Rather than creating an in-house team to provide a service, such as street sanitation or ensuring street safety, innovation districts should try to involve existing organizations that are already offering, or able to offer, the needed services. Innovation districts should open discussions with other entities—perhaps an overlapping Business Improvement District—to ascertain whether they can supply the services needed by the district through a fee-for-service arrangement.
Appreciate that the perfect is the enemy of the good
Do a small project first, blow their minds with a parklet or similar, and make them really excited.
As Nate Hommel explains, “You have to build trust. So do a small project first, blow their minds with a parklet or similar, and make them really excited. You can fail at $5,000 easier than failing with $5m.” For example, starting with a temporary new parklet or program allows an organization to test an idea while avoiding a large upfront investment.
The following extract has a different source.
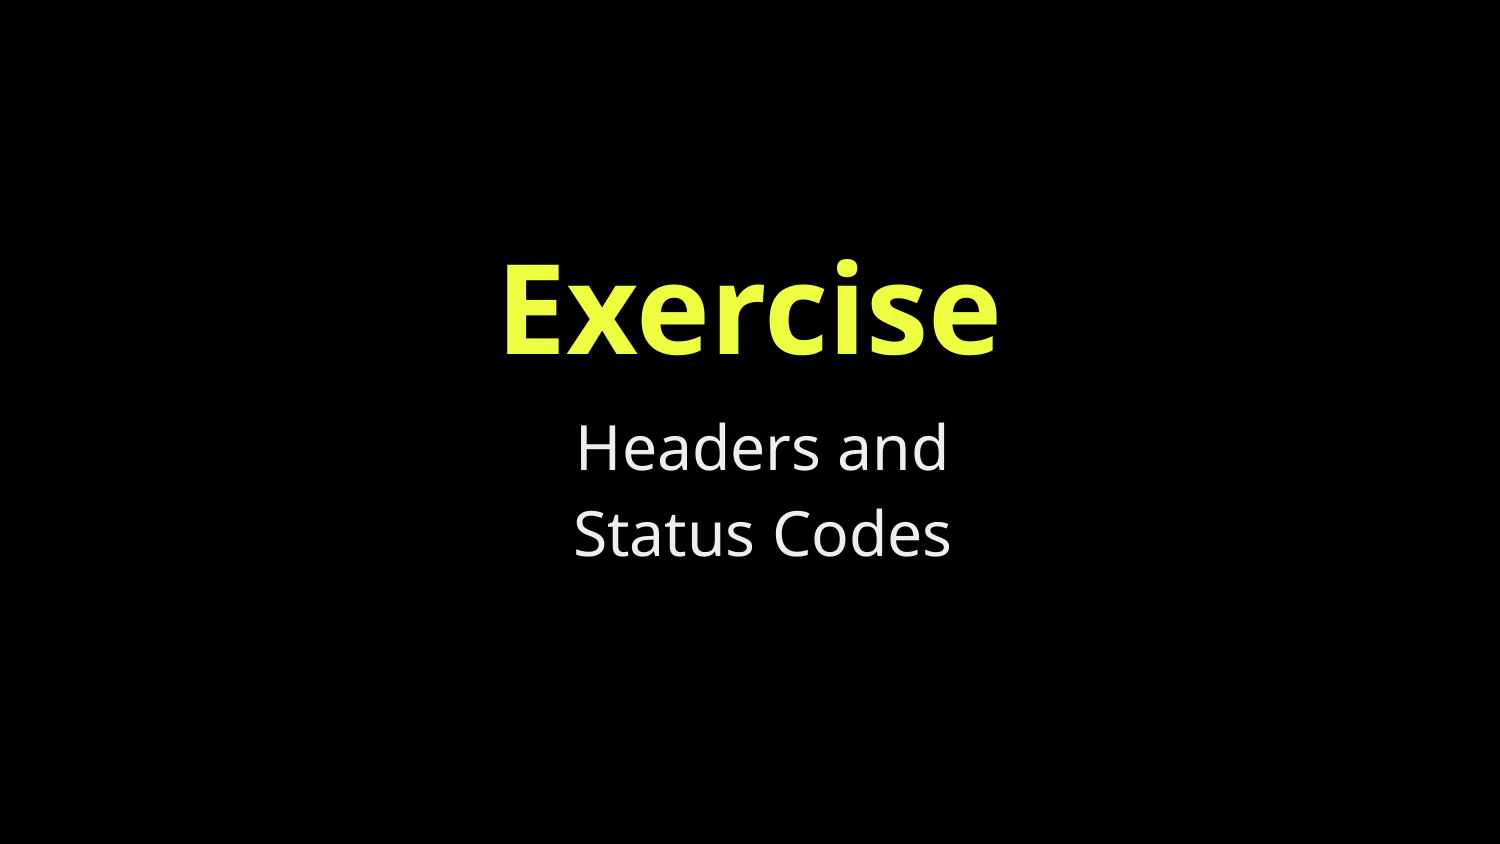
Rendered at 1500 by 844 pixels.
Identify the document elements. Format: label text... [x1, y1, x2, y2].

subtitle Headers and Status Codes [481, 381, 1045, 464]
The initiative can then be evaluated and improved through multiple iterations, or it can be dropped if it has failed.
Proving the value of an initiative allows an organization to move from an informed position of strength in seeking the involvement of anchor institutions and other stakeholders; that involvement, in turn, can go some distance toward convincing stakeholders to make permanent what began as a time-limited pilot project.
University City District’s experience provides many ideas for innovation districts and other place-based organizations to find what Nate Hommel calls the “sweet spot”—that point where districts offer the most value to their stakeholders. Innovation districts can build broad support, develop new funding streams, experiment, and continue to grow, around such sweet spots.
Whether a district is advancing in Australia, the Middle East, or the Americas, the multi-dimensional challenge of creating safe, inviting, and inclusive innovation spaces requires innovation districts to be both thoughtful and strategic in their approach.
Use these ideas and insights from this guide to carve out a unique set of strategies to propel your district forward.